Midnight will have batteries of both sizes, I think.
I contacted Midnite and they said new batteries will be available about mid-August but couldn't provide price or specs yet. However, I used their online sizing tool and it says my array power wattage is over what the Classic 250 can handle so I would still need a different brand controller.
Communications with battery can allow for better cell balancing (slow down charge to let BMS do its work). If sticking with your existing inverter, that may not have communications. See if you can get charge controller and battery that play together.
Yikes, have been learning that our current inverter may not have communications with batteries. I contact Ruixu re their batteries and they replied "This inverter is not suitable for our battery, in fact it is not suitable for any 16-string LFP battery. The inverter's Low Battery Trip is too low." So if not suitable for any 16-string LFP battery will it work with any EG4 batteries? If I understand correctly, the LifePower4 is 16-string? Not sure about their PowerPro (I'm having trouble understanding all the battery stuff). Our
inverter manual says low battery trip point is 40 or 42 VDC for utility priority or 42 or 46 VDC for battery priority. Those are the only low battery trip point settings available. Would an option be to keep the inverter for running load from batteries but charge in winter through chargeverters and get matching brand batteries and controllers (ie EG4 as their controllers work with our panel specs)? Sorry a few questions here.
EG4 has PowerPro batteries, which are based on 280 Ah so 14kWh each. Might be better than larger number of 100 Ah 5kWh batteries.
Been looking at both of these. PowerPro batteries are currently available from Current Connected whereas LifePower4 in the 6-server rack are backordered. I don't understand the difference between the 2 types of batteries, other than if I get 2 PowerPro it would be 560 Ah / 28 kWh vs 6x LifePower4 which would be 600 Ah / 30.72 kWh. Which battery is better and why?
You have 7200W (STC) of PV now. What does an insolation calculator say they should produce?
What is your consumption?
You may need more PV, or energy conservation.
Insolation calculator says 30+KW from May to August (40KW in July) down to 4874 to 6753 Watts/day in winter (Nov to January). That's definitely what we've seen. Consumption is approx 20KW/day. We're working on some energy conservation but we work at home so run stuff all day, and have a greenhouse with fans that run 24/7. What we have learned over the last year is we don't have to run the generator barely ever between April and October, if at all (cloudy days still generate enough power), but almost every day from Dec to Feb. If we add more panels it would help a bit, moreso the shoulder seasons, but we get almost no sun in winter. We're in the mountains and between snow & clouds our panels generate barely anything. We may run powerlines at some point in future but for now we're 100% off-grid. So we got used to running the generator for a few hours every day in winter and while we do that we run all the big power stuff at same time (heat, laundry, etc) so that when generator is off our power consumption is minimal. More batteries would help extend the time between charging in winter. I assume that means also adding more panels so that PV can charge the batteries fully in summer as well if battery bank is larger.

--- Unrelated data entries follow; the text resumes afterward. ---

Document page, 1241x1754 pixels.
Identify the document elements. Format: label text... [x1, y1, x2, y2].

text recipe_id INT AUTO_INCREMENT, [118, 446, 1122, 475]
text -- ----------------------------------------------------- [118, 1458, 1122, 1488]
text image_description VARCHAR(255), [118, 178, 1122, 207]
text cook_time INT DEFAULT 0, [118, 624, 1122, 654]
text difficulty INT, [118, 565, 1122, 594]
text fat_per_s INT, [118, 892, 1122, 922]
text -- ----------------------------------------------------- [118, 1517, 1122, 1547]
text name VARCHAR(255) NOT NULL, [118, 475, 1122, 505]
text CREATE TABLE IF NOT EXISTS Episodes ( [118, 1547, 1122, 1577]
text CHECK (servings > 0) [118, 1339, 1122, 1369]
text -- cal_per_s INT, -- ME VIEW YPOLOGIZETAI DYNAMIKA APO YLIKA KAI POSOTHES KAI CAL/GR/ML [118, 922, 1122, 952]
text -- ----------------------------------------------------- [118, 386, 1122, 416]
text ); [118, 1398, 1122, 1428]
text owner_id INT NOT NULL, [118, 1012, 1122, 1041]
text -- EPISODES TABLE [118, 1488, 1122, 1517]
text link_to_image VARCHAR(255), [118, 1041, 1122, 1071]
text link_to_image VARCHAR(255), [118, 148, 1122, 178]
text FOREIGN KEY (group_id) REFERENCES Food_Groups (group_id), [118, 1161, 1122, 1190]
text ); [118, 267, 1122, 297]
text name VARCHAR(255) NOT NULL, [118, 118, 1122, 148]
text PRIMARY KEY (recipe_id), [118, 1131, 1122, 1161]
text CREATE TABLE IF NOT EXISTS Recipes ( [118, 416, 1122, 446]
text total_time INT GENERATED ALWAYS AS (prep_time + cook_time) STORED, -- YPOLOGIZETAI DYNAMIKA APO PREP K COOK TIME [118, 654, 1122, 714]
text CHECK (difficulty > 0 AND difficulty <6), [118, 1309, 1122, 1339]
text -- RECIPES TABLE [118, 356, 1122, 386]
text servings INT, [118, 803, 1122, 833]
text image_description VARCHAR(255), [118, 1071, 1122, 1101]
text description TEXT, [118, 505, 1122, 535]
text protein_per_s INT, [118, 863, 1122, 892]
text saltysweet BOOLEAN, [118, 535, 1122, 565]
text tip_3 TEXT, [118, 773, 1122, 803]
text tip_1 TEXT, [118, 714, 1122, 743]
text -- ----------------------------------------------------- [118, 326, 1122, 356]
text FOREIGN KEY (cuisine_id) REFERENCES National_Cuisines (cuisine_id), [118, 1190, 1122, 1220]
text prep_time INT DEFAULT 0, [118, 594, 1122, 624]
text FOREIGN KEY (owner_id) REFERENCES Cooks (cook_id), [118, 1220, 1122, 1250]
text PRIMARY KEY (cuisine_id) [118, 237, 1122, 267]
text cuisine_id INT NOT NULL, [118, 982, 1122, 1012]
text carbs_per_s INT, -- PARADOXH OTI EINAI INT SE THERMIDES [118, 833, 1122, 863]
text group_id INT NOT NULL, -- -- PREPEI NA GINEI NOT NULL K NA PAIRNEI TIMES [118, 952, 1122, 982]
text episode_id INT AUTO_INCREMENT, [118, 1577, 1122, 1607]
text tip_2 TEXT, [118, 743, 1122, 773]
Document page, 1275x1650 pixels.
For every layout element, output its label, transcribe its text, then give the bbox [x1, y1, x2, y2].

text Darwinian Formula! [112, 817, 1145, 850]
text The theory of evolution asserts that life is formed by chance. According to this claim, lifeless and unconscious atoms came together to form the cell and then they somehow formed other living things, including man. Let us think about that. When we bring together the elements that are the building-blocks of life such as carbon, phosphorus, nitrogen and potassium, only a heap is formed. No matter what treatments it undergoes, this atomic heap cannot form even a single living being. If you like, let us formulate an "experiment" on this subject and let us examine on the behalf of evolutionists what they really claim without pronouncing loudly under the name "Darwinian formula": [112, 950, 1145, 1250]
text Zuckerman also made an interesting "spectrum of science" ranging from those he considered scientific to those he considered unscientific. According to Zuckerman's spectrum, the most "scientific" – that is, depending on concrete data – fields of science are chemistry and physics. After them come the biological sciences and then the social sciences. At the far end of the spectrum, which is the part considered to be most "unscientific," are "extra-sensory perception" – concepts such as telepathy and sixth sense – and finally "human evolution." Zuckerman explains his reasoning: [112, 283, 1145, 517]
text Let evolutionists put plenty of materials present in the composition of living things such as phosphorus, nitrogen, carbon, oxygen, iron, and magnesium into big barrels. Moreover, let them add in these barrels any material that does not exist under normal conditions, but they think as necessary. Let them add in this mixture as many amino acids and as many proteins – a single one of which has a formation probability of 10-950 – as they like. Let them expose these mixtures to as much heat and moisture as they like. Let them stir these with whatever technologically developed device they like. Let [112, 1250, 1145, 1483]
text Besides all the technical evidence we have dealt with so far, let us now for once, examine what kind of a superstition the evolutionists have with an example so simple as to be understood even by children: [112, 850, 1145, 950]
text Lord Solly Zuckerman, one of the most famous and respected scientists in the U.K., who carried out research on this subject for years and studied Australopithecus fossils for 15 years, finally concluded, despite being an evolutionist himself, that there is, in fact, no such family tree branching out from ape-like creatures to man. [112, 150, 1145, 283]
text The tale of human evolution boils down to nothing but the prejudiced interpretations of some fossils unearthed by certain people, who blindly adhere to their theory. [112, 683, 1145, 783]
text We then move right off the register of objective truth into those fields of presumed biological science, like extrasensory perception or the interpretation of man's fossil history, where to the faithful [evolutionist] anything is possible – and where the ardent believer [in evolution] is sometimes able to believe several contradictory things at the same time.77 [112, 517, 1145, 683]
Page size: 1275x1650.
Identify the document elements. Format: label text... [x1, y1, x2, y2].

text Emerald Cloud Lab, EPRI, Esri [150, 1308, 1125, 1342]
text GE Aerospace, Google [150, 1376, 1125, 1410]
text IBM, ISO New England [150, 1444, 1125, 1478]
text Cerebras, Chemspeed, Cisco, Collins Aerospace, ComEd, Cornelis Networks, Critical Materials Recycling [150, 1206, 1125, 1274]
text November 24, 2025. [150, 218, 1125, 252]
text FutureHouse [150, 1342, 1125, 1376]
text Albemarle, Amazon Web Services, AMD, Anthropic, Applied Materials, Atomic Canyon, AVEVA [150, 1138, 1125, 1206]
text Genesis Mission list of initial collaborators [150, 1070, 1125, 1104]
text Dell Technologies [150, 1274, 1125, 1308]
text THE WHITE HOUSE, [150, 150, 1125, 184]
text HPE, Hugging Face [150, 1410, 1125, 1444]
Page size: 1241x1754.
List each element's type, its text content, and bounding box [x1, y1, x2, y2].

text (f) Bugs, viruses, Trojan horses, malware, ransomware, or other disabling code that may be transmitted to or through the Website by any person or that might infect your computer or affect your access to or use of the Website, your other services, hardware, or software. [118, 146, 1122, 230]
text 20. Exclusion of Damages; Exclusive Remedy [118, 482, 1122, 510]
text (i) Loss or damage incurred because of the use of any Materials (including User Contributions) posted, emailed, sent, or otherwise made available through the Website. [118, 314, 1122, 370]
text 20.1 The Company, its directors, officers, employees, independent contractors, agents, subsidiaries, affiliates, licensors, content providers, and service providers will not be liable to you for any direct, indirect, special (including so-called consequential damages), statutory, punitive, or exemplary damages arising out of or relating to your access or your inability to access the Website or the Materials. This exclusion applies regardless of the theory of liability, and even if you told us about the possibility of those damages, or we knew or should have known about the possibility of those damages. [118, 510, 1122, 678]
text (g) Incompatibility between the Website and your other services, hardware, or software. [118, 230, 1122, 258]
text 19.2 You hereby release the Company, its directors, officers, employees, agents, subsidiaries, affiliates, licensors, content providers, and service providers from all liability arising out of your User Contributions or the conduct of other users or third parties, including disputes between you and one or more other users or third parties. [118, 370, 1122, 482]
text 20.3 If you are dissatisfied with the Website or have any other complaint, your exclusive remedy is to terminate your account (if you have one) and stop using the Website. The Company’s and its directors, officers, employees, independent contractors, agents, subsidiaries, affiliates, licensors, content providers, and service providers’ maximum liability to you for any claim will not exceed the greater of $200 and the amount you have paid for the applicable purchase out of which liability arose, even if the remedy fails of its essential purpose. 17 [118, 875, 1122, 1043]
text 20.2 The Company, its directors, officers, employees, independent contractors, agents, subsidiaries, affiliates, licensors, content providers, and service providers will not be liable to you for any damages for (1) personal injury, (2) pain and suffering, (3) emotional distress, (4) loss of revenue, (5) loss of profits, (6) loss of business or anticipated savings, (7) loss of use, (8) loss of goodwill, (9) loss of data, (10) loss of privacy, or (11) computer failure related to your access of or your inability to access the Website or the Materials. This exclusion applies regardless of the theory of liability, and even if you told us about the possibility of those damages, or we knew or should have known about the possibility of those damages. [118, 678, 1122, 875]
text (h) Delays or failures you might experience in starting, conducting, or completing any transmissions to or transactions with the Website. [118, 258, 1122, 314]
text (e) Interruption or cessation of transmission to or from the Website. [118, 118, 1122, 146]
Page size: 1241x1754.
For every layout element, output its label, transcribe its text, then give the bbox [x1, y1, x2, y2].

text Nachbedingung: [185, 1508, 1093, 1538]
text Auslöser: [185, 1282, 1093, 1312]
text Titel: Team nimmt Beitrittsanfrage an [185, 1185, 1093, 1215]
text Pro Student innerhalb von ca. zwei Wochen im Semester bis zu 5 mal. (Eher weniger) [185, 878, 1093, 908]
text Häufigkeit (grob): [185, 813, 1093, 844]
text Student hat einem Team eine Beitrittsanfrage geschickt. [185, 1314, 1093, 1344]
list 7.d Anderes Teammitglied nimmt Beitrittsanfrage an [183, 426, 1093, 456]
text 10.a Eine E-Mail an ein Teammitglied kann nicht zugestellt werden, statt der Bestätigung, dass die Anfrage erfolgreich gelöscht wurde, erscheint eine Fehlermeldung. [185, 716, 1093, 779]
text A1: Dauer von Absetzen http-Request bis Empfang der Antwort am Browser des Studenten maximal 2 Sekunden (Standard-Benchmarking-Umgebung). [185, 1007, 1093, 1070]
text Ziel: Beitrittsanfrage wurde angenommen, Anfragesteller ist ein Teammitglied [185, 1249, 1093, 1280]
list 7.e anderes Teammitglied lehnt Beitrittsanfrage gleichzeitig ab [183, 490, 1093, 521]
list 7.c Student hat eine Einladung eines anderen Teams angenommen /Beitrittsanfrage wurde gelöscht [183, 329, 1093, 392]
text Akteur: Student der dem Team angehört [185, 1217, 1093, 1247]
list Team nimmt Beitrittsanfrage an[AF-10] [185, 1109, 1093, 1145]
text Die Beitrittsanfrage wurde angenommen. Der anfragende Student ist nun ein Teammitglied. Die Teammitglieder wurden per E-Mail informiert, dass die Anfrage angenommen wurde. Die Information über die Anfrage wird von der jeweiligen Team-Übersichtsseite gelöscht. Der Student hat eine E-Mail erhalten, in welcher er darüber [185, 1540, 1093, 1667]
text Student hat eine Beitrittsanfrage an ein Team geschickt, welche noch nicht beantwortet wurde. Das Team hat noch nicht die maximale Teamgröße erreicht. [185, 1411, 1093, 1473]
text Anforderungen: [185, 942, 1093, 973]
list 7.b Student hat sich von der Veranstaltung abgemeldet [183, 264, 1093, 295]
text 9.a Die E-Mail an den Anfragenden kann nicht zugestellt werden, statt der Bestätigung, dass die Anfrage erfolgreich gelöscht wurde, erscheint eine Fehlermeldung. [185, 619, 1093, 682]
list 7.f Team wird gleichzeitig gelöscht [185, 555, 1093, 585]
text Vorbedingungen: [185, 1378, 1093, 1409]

The simple way to make sure it all works together is to get AIO and batteries from the same company. Unfortunately the 6000xp is on back order for a while.
The aims inverter will work with any battery, just in dumb mode. As long as you can set the bulk and float voltage to suite the battery either on the aims for grid charge or whatever mppt you end up with.
We have the 12KW AIMS inverter which works great but it has very minimal settings - select battery type and that's it, does the rest automatically. They don't have a setting for lithium so it must be "charge off". I can't find anything regarding lithium in the manual so I will have to call them. As you said, it seems like the simplest thing may be to buy same brand of everything.
Check out this RuiXu thread-
RuiXu
Will is doing a test/review on these batteries right now.
Thank you for the RuiXu link. They sound like good batteries but I contacted them and they said they won't work with my inverter (see above). I was going to call AIMS to double-check but RuiXu also said they aren't yet certified for Canada and we have to go through inspection as it's a new home.
Summary of Above:
- Originally a number of people recommended to keep the AIMS inverter but I'm not sure which batteries it will work with - what do I look for in the battery and inverter the specs to know for sure? Is it the low battery trip point as referenced above?
- Would an option be to keep the inverter for running load from batteries but charge in winter through chargeverters and get matching brand batteries and controllers (ie EG4 as their controllers work with our panel specs)? Or better to replace everything with one brand?
- If replace everything with all one brand...
- It looks like EG4 batteries with two 6000 XPs might be best as far as working with our panels. In that case, which EG4 battery type is best? PowerPro, LifePower4, or LL-S?
- Signature Solar has inverters in stock, and Current Connected has EG4 wallmount batteries in stock (neither have both), and neither have the PowerPro4 6X rack in stock. Trying to find out when will be available, or if I should get the inverters from SS and wallmount batteries from CC and be done - or is that a bad idea to get from different companies if need tech support/have questions?